The new head of the Cabinet Legislation Bureau said Monday he is eager to discuss rethinking the government's current interpretation of the war-renouncing Constitution.

Ichiro Komatsu, a former ambassador to France, said the bureau will be "proactively involved" in debating any changes to the current interpretation, indicating he may advocate lifting the ban on collective self-defense.

Komatsu was appointed chief of the legislation body, which offers legal advice to Cabinet members, on Aug. 8.

Successive governments have maintained that Japan cannot exercise the right to collective self-defense because doing so would exceed the minimum necessary to defend Japan, as permitted under the pacifist Constitution.

The head of the legislation bureau, which has for years upheld the interpretation, has customarily been picked from within its ranks.

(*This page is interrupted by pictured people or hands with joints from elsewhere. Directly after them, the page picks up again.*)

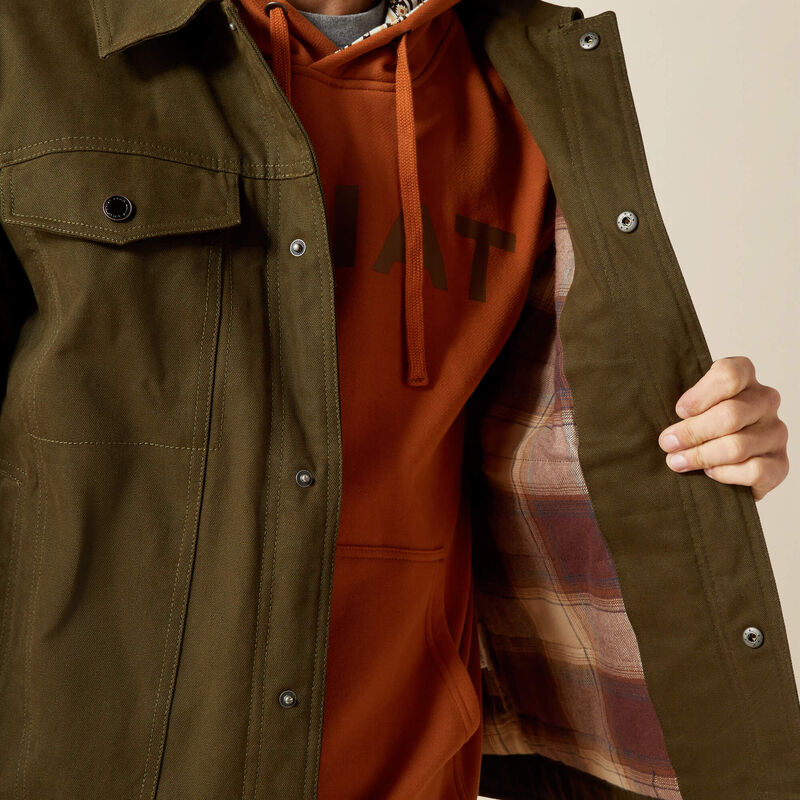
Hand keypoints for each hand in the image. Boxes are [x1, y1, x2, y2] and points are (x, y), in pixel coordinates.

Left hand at [657, 356, 788, 500]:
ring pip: (738, 445)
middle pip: (730, 414)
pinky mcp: (780, 463)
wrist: (720, 461)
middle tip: (667, 444)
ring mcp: (776, 431)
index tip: (679, 411)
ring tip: (677, 462)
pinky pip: (754, 470)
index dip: (700, 396)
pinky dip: (725, 474)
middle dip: (692, 432)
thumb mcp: (688, 407)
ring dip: (701, 456)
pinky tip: (709, 473)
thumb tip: (665, 431)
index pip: (729, 375)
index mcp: (744, 377)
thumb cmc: (698, 425)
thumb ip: (681, 409)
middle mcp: (765, 400)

But with the rare appointment of a Foreign Ministry official as new director general of the bureau, Prime Minister Shinzo Abe is set to accelerate work aimed at enabling the nation to exercise the right to collective self-defense so that it can come to the aid of an ally under armed attack.

Komatsu said successive governments' constitutional interpretations have "not been unilaterally decided" by the bureau and any conclusion on the issue of collective self-defense will be made "by the Cabinet as a whole."

He said the general public "misunderstands" the role of the legislation bureau and believes it has a "final say" on legal interpretations.